(DATA RECORDS Opens)

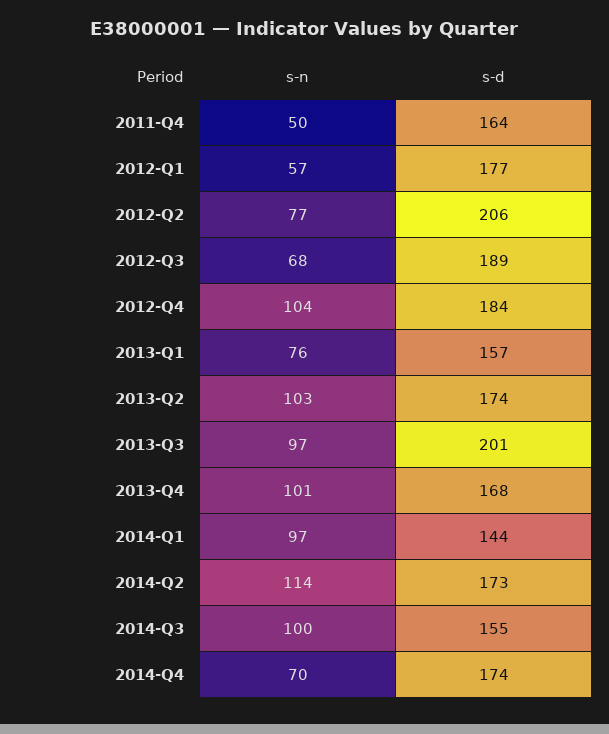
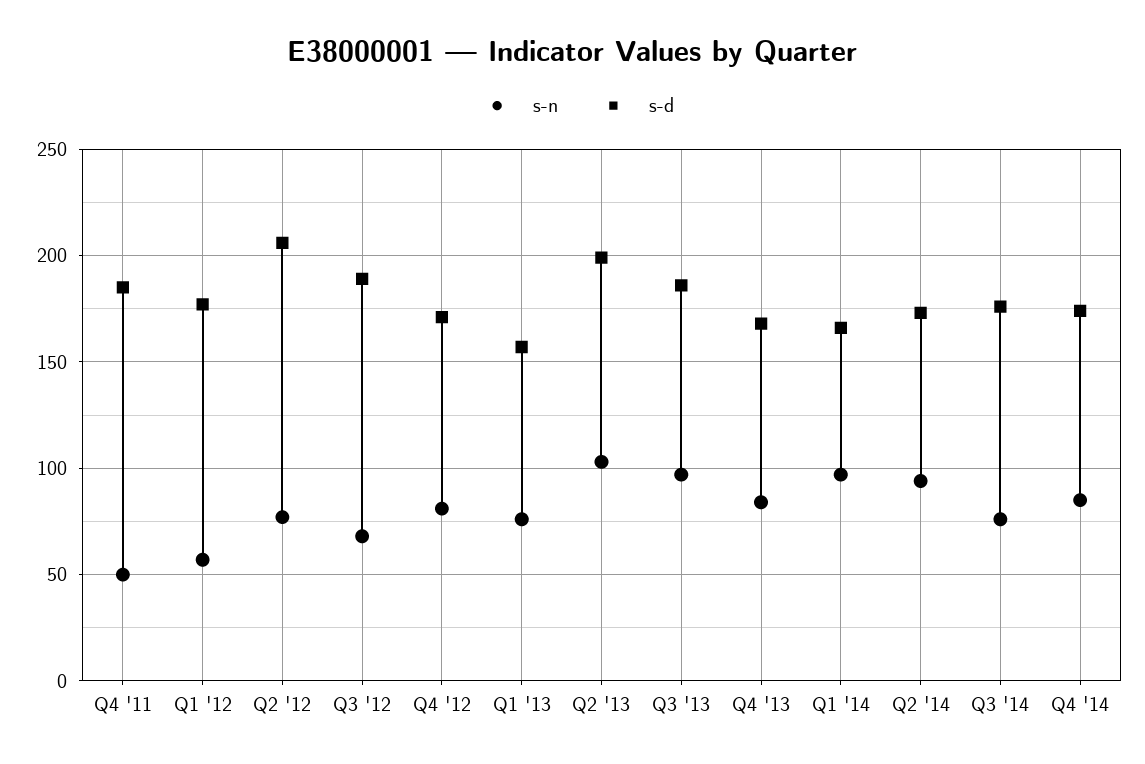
  {
    "s-n": {
      "2011-Q4": 50,
      "2012-Q1": 57,
      "2012-Q2": 77,
      "2012-Q3": 68,
-     "2012-Q4": 104,
+     "2012-Q4": 80,
      "2013-Q1": 76,
      "2013-Q2": 103,
      "2013-Q3": 97,
-     "2013-Q4": 101,
+     "2013-Q4": 85,
      "2014-Q1": 97,
-     "2014-Q2": 114,
+     "2014-Q2": 95,
-     "2014-Q3": 100,
+     "2014-Q3": 75,
-     "2014-Q4": 70
+     "2014-Q4": 85
    },
    "s-d": {
-     "2011-Q4": 164,
+     "2011-Q4": 185,
      "2012-Q1": 177,
      "2012-Q2": 206,
      "2012-Q3": 189,
-     "2012-Q4": 184,
+     "2012-Q4": 170,
      "2013-Q1": 157,
-     "2013-Q2": 174,
+     "2013-Q2": 200,
-     "2013-Q3": 201,
+     "2013-Q3": 185,
      "2013-Q4": 168,
-     "2014-Q1": 144,
+     "2014-Q1": 165,
      "2014-Q2": 173,
-     "2014-Q3": 155,
+     "2014-Q3": 175,
      "2014-Q4": 174
    }
  }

(DATA RECORDS Closes)

> ASSIGNMENT: Omit the pictures and output all remaining material exactly.

> ANSWER TO THIS EXERCISE:
  {
    "s-n": {
      "2011-Q4": 50,
      "2012-Q1": 57,
      "2012-Q2": 77,
      "2012-Q3": 68,
-     "2012-Q4": 104,
+     "2012-Q4": 80,
      "2013-Q1": 76,
      "2013-Q2": 103,
      "2013-Q3": 97,
-     "2013-Q4": 101,
+     "2013-Q4": 85,
      "2014-Q1": 97,
-     "2014-Q2": 114,
+     "2014-Q2": 95,
-     "2014-Q3": 100,
+     "2014-Q3": 75,
-     "2014-Q4": 70
+     "2014-Q4": 85
    },
    "s-d": {
-     "2011-Q4": 164,
+     "2011-Q4": 185,
      "2012-Q1": 177,
      "2012-Q2": 206,
      "2012-Q3": 189,
-     "2012-Q4": 184,
+     "2012-Q4": 170,
      "2013-Q1": 157,
-     "2013-Q2": 174,
+     "2013-Q2": 200,
-     "2013-Q3": 201,
+     "2013-Q3": 185,
      "2013-Q4": 168,
-     "2014-Q1": 144,
+     "2014-Q1": 165,
      "2014-Q2": 173,
-     "2014-Q3": 155,
+     "2014-Q3": 175,
      "2014-Q4": 174
    }
  }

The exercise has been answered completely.